The impending Civil Rights legislation is viewed from various perspectives. The first is from LBJ's desk in the Oval Office; the second is from the NCAA/SNCC and other activists involved and lead symbolically by Martin Luther King; and the third is from the point of view of key Southern Democratic legislators like Senator Russell and Virginia conservative Democratic congressman Judge Smith. The individual self-interest and political ramifications are skillfully described by conversations and dialogue.

While this discourse is occuring, Johnson is dealing with his upcoming nomination and election. In his own party is the racist and antigovernment attitudes of Alabama's Governor George Wallace. On the Republican Party opposition side, it is ichy fingered to use nuclear bombs and far right wing, libertarian Arizona Senator Barry Goldwater. Goldwater will be LBJ's opponent in the general ellection.

Not far away, the problems of the escalating Viet Nam War are pending. Former Ford executive Robert McNamara is the uberefficient Secretary of Defense that unclearly, but arrogantly, is giving LBJ information so he can make decisions regarding the war that proves to be disasterous in the future.

Lyndon uses liberal Minnesota Democrat Senator Hubert Humphrey to act as designated stage manager to assist with Civil Rights legislation. LBJ promises him the Vice Presidency on his ticket if he gets things to go well.

Humphrey runs into problems with the Civil Rights Bill (voting rights was left out) and the seating of an integrated Mississippi delegation to the 1968 Democratic Convention. Through Johnson's armtwisting and Hubert's compromising efforts, things were resolved.

Eventually, the Civil Rights Act of 1964 was passed, and the Johnson/Humphrey ticket was overwhelmingly elected. And all of this political talk and back and forth is skillfully done with pace, rhythm and poetic tools by Playwright Schenkkan. These tools include ambiguity, symbolism and irony.

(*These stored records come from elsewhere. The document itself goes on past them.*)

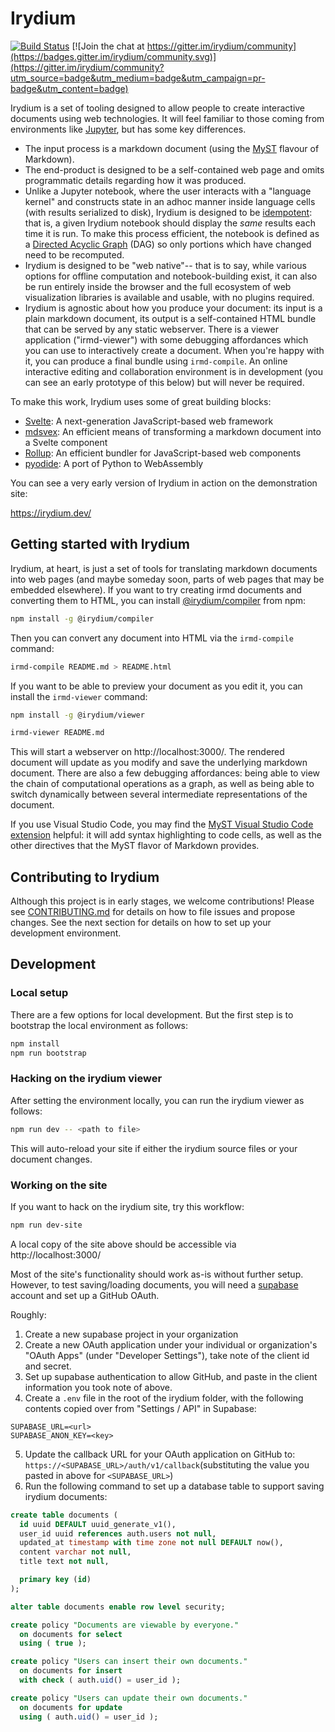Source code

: # Irydium

[![Build Status](https://github.com/irydium/irydium/actions/workflows/build-and-test.yml/badge.svg)](https://github.com/irydium/irydium/actions?query=workflow%3Abuild-and-test)
[![Join the chat at https://gitter.im/irydium/community](https://badges.gitter.im/irydium/community.svg)](https://gitter.im/irydium/community?utm_source=badge&utm_medium=badge&utm_campaign=pr-badge&utm_content=badge)

Irydium is a set of tooling designed to allow people to create interactive documents
using web technologies. It will feel familiar to those coming from environments
like [Jupyter](https://jupyter.org/), but has some key differences.

- The input process is a markdown document (using the [MyST](https://jupyterbook.org/content/myst.html)
  flavour of Markdown).
- The end-product is designed to be a self-contained web page and omits programmatic
  details regarding how it was produced.
- Unlike a Jupyter notebook, where the user interacts with a "language kernel" and
  constructs state in an adhoc manner inside language cells (with results serialized
  to disk), Irydium is designed to be [idempotent](https://en.wikipedia.org/wiki/Idempotence):
  that is, a given Irydium notebook should display the _same_ results each time it is run.
  To make this process efficient, the notebook is defined as a [Directed Acyclic Graph](https://en.wikipedia.org/wiki/Directed_acyclic_graph) (DAG) so only portions which have changed need to be recomputed.
- Irydium is designed to be "web native"-- that is to say, while various options for
  offline computation and notebook-building exist, it can also be run entirely inside
  the browser and the full ecosystem of web visualization libraries is available and
  usable, with no plugins required.
- Irydium is agnostic about how you produce your document: its input is a plain markdown document, its output is
  a self-contained HTML bundle that can be served by any static webserver.
  There is a viewer application ("irmd-viewer") with some debugging affordances which you can use to
  interactively create a document.
  When you're happy with it, you can produce a final bundle using `irmd-compile`.
  An online interactive editing and collaboration environment is in development (you can see an early prototype of this below) but will never be required.

To make this work, Irydium uses some of great building blocks:

- [Svelte](https://svelte.dev): A next-generation JavaScript-based web framework
- [mdsvex](https://mdsvex.com): An efficient means of transforming a markdown document into a Svelte component
- [Rollup](https://rollupjs.org/): An efficient bundler for JavaScript-based web components
- [pyodide](https://github.com/iodide-project/pyodide): A port of Python to WebAssembly

You can see a very early version of Irydium in action on the demonstration site:

https://irydium.dev/

## Getting started with Irydium

Irydium, at heart, is just a set of tools for translating markdown documents into web pages
(and maybe someday soon, parts of web pages that may be embedded elsewhere).
If you want to try creating irmd documents and converting them to HTML, you can install [@irydium/compiler](https://www.npmjs.com/package/@irydium/compiler) from npm:

```bash
npm install -g @irydium/compiler
```

Then you can convert any document into HTML via the `irmd-compile` command:

```bash
irmd-compile README.md > README.html
```

If you want to be able to preview your document as you edit it, you can install the `irmd-viewer`
command:

```bash
npm install -g @irydium/viewer
```

```bash
irmd-viewer README.md
```

This will start a webserver on http://localhost:3000/. The rendered document will update as you
modify and save the underlying markdown document.
There are also a few debugging affordances: being able to view the chain of computational operations as a graph, as well as being able to switch dynamically between several intermediate representations of the document.

If you use Visual Studio Code, you may find the [MyST Visual Studio Code extension] helpful:
it will add syntax highlighting to code cells, as well as the other directives that the MyST flavor of Markdown provides.

[myst visual studio code extension]: https://github.com/executablebooks/myst-vs-code

## Contributing to Irydium

Although this project is in early stages, we welcome contributions!
Please see [CONTRIBUTING.md](CONTRIBUTING.md) for details on how to file issues and propose changes.
See the next section for details on how to set up your development environment.

## Development

### Local setup

There are a few options for local development. But the first step is to bootstrap
the local environment as follows:

```bash
npm install
npm run bootstrap
```

### Hacking on the irydium viewer

After setting the environment locally, you can run the irydium viewer as follows:

```bash
npm run dev -- <path to file>
```

This will auto-reload your site if either the irydium source files or your document changes.

### Working on the site

If you want to hack on the irydium site, try this workflow:

```bash
npm run dev-site
```

A local copy of the site above should be accessible via http://localhost:3000/

Most of the site's functionality should work as-is without further setup.
However, to test saving/loading documents, you will need a [supabase] account and set up a GitHub
OAuth.

Roughly:

1. Create a new supabase project in your organization
2. Create a new OAuth application under your individual or organization's "OAuth Apps" (under "Developer Settings"),
   take note of the client id and secret.
3. Set up supabase authentication to allow GitHub, and paste in the client information you took note of above.
4. Create a `.env` file in the root of the irydium folder, with the following contents copied over from "Settings / API" in Supabase:

```
SUPABASE_URL=<url>
SUPABASE_ANON_KEY=<key>
```

5. Update the callback URL for your OAuth application on GitHub to: `https://<SUPABASE_URL>/auth/v1/callback`(substituting the value you pasted in above for `<SUPABASE_URL>`)
6. Run the following command to set up a database table to support saving irydium documents:

```sql
create table documents (
  id uuid DEFAULT uuid_generate_v1(),
  user_id uuid references auth.users not null,
  updated_at timestamp with time zone not null DEFAULT now(),
  content varchar not null,
  title text not null,

  primary key (id)
);

alter table documents enable row level security;

create policy "Documents are viewable by everyone."
  on documents for select
  using ( true );

create policy "Users can insert their own documents."
  on documents for insert
  with check ( auth.uid() = user_id );

create policy "Users can update their own documents."
  on documents for update
  using ( auth.uid() = user_id );
```

[supabase]: https://supabase.io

Added to this are wonderful character portrayals. Besides Mr. Cranston's great performance, Brandon Dirden's Martin Luther King is spot on. Michael McKean's Hoover is beautifully unreliable and devious. Other standouts are Reed Birney's ernest Hubert H. Humphrey, Crystal Dickinson's sympathetic Coretta Scott King, Dakin Matthews' very well mannered Sen. Richard Russell and Richard Poe's rather greedy Judge Smith.

Consistent with every other A.R.T. production, All The Way's stagecraft is superb. Christopher Acebo's set design establishes sense of place and authority while Deborah M. Dryden's costume designs clothe the period perfectly. Jane Cox's lighting uses the space and furnshings to convey both place and abstract thought. Shawn Sagady's video projections allow a visual memory and timeframe to envelop the play.

This is powerful theatre, a bravura drama whose sum is greater than its many magnificent parts. There are many gifted individuals involved in all aspects of this production. This is great theatre. 

All The Way is part of our individual and collective American heritage. It is a 50-year-old story of where we were and where we came. It reveals the very nature of the political process, a process a bit like making sausages. It often is not very pretty, but the results can be delicious. As this show is completely sold out, new audiences will have to wait until it is likely presented on Broadway in the future.